Reflecting on his own conversion to the Church in 1983, Elder Fred A. Parker, an Area Seventy, said he, like many others, struggled to understand the restrictions on the priesthood that were in place prior to 1978.
"When I learned about the earlier restriction on blacks holding the priesthood, the missionaries could never satisfy me as to the reasons why," Elder Parker said in a recent Ensign article. "I couldn't understand it."
Elder Parker explained that he spent four years, between 1979 and 1983, investigating the Church, grappling with questions and feeling unsatisfied by the explanations and answers from others.
"In the end ... it wasn't a person who got me through my questions," he said. "My answer came through praying, studying and feeling the Spirit."
It was his choice to search diligently for answers and build a relationship with the Savior that Elder Parker credits for helping him find strength and healing in a continuing pattern throughout the years. Citing instances where he has felt hurt by the actions or words of others, Elder Parker stated that racism can be found everywhere, even within the Church community; but getting offended and leaving the Church is not the answer, he said.

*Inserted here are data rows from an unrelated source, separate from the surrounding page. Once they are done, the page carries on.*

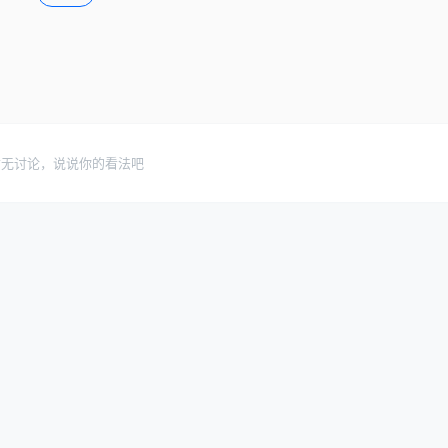
暂无讨论，说说你的看法吧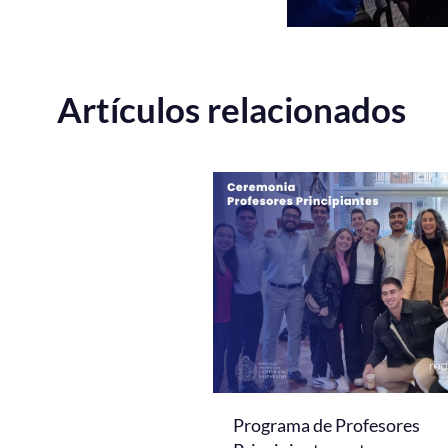
Artículos relacionados
Programa de Profesores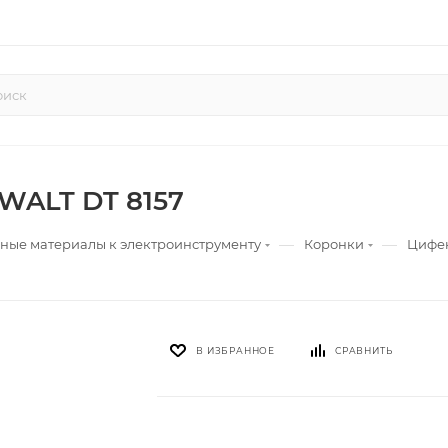
WALT DT 8157
—
—
ные материалы к электроинструменту
Коронки
Цифен
В ИЗБРАННОЕ
СРАВНИТЬ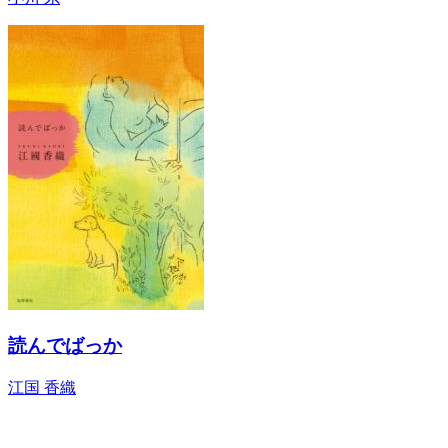
読んでばっか
江国 香織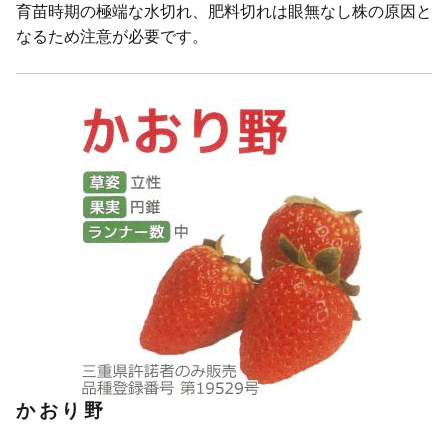
育苗時期の極端な水切れ、肥料切れは眼無なし株の原因と
なるため注意が必要です。
かおり野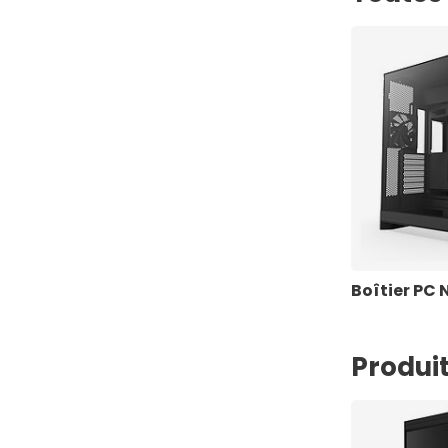
Boîtier PC 
Produit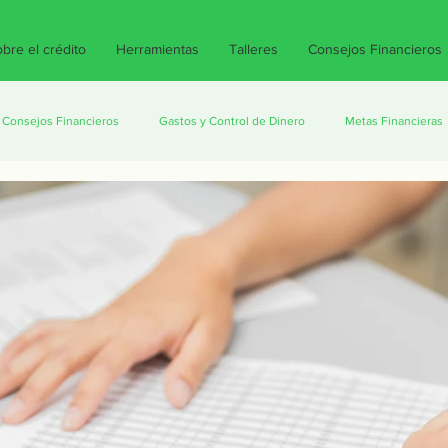
bre el crédito
Herramientas
Talleres
Consejos Financieros
Consejos Financieros
Gastos y Control de Dinero
Metas Financieras
ra tu bolsillo
CONDUSEF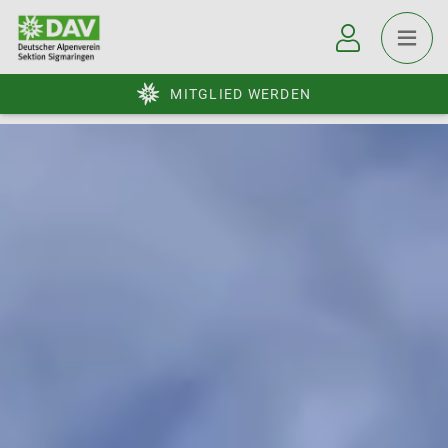
MITGLIED WERDEN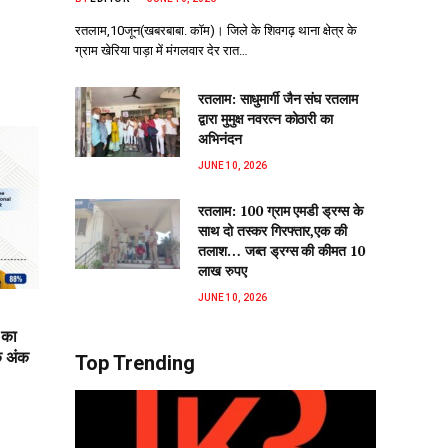
रतलाम,10जून(खबरबाबा. कॉम)। जिले के शिवगढ़ थाना क्षेत्र के
ग्राम खेरिया पाड़ा में मंगलवार देर रात…
रतलाम: साधुमार्गी जैन संघ रतलाम
द्वारा मुमुक्ष नवरत्न कोठारी का
अभिनंदन
JUNE 10, 2026
रतलाम: 100 ग्राम एमडी ड्रग्स के
साथ दो तस्कर गिरफ्तार,एक की
तलाश… जब्त ड्रग्स की कीमत 10
लाख रुपए
JUNE 10, 2026
 का
क अंक
Top Trending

"I've found that to overcome hurt, whatever the cause, our source of healing and conversion is Jesus Christ, and the Church is His means to bring us to Him through learning His gospel and participating in ordinances so that we can be healed," Elder Parker said.
Referencing the "Be One" celebration — hosted by the Church on June 1 in commemoration of the 1978 priesthood revelation which lifted the previous restrictions on Black members' holding the priesthood — Elder Parker said, "To be His people, we must be one in Christ."